Anabela Gradim

Tabagismos


Hipocrisia militante no seu melhor. Não consigo encontrar uma, nem uma única razão sequer para que em Portugal não se proíba a venda de tabaco a menores de idade. Os números falam por si: 11 mil mortos por ano; 85% das iniciações tabágicas a ocorrerem entre os 11 e os 18 anos; são precisas uma média de sete tentativas para deixar de fumar; e, last but not the least, 80% do lucro das vendas de cigarros são impostos arrecadados pelo Estado. Para prevenir a progressão geométrica do vício bastava muito simplesmente proibir a venda - venda, não consumo - a menores de 18 anos. Mas os milhões de contos que a Tabaqueira arrecada todos os para os cofres do Estado pelos vistos falam mais alto.
O pior nem é isto. O pior é ter de suportar o moralismo anti-tabágico e, não poucas vezes, amargas queixas contra os fumadores. Que gastam. Que fazem e acontecem. Que dão grandes despesas ao Serviço Nacional de Saúde. Deixem-se de brincadeiras! Toda a despesa há-de ser largamente compesada pela receita, ou já não existiria.
Note-se, não falo em interditar ou penalizar o consumo de quem quem que seja. Só acho que num País civilizado o sr. da tabacaria não devia poder vender cigarros a menores.

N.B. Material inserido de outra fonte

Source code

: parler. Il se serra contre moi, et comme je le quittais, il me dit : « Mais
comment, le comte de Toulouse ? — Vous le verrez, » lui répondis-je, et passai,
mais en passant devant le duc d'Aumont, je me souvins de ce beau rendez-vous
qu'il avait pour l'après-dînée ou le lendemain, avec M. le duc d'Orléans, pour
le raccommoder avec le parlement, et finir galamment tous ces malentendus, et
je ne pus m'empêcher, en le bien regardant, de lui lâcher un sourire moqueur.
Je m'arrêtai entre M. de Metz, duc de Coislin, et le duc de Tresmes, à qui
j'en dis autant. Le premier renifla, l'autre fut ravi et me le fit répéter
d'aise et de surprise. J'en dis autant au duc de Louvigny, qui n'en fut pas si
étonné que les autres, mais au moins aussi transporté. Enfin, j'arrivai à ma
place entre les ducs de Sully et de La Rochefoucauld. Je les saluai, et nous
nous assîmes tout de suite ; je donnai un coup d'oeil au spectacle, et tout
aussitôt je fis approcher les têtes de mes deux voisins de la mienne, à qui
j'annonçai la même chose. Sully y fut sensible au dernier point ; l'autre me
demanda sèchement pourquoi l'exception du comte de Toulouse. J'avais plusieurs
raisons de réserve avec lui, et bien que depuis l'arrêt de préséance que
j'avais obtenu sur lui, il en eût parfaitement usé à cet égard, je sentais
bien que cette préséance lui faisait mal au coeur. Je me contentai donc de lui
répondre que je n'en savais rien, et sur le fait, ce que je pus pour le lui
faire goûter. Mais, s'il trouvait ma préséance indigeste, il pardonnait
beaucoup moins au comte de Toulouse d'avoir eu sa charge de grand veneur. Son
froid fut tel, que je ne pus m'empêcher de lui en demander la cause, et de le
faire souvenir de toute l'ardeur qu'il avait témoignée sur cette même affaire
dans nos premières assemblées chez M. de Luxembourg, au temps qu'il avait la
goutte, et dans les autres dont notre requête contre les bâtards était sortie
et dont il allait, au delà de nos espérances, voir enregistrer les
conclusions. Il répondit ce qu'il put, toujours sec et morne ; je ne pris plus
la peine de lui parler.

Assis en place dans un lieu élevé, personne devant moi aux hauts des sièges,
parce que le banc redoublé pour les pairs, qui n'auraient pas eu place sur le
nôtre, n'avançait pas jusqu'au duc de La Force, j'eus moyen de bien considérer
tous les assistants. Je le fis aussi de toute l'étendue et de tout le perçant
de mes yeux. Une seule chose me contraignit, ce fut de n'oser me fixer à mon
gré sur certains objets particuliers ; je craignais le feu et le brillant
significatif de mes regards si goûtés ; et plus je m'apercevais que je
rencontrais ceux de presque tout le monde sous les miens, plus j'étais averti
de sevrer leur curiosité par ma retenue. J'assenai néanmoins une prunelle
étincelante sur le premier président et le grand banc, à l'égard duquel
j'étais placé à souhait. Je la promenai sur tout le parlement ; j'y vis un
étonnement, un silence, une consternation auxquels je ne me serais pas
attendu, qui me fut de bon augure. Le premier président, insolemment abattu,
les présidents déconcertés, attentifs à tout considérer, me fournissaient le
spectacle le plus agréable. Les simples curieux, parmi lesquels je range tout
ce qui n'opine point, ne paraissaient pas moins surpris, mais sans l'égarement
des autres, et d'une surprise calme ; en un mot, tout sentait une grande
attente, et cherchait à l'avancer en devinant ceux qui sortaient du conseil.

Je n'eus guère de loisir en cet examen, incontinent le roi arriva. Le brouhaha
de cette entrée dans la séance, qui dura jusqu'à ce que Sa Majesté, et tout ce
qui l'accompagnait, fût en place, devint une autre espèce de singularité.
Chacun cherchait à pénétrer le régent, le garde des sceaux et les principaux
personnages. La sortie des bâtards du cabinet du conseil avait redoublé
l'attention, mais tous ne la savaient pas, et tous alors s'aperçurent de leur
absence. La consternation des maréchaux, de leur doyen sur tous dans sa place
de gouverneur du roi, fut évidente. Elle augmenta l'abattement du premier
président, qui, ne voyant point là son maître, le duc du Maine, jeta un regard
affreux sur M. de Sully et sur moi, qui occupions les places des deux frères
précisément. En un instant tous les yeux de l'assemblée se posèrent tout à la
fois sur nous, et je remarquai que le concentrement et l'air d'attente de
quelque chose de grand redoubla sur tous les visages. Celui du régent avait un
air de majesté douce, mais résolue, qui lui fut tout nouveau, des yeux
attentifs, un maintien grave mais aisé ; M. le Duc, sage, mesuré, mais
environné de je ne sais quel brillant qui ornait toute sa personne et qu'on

Mas se assim é, se pode e alegremente o faz, podiam ao menos poupar-nos ao patético discurso da prevenção, e da sensibilização das camadas jovens. Ou sim, ou sopas. Este imbróglio do "uma no cravo outra na ferradura" é que não. E já agora, sabiam que ao contrário da metadona, os tratamentos para abandonar o vício do tabagismo não são comparticipados? Nem um tostão. Se querem deixar de participar nesta choruda fonte de rendimentos para o Estado, pois façam-no à própria custa. E está muito bem.
Mas se não matam a galinha porque os ovos são dourados, então deixem-na em paz e parem de lhe torrar a paciência. E assim temos a indústria da produção e venda, e isto está certo, pois há mercado; e a indústria da prevenção, financiada com um por cento dos lucros da primeira, e com uma mensagem para distribuir. Nada de novo. Business as usual. Mas se não há coragem para tomar a medida que verdadeiramente poderia fazer a diferença - proibir a venda a menores - então também não há moral para pregarem o que é melhor e o que deveriamos fazer; além de que a versão cínica - e às vezes, embora raramente, acordo assim de manhã -, traz a patine de uma ópera bufa.
Jovem, queremos o teu dinheiro. Precisamos de ti e do teu pulmão patriótico. Como és frágil e crédulo, empresta-nos também essa orelha, não deixaremos passar em branco esta excelente oportunidade de moralizar. Aí te segredaremos impropriedades de um segredo que bem guardado temos.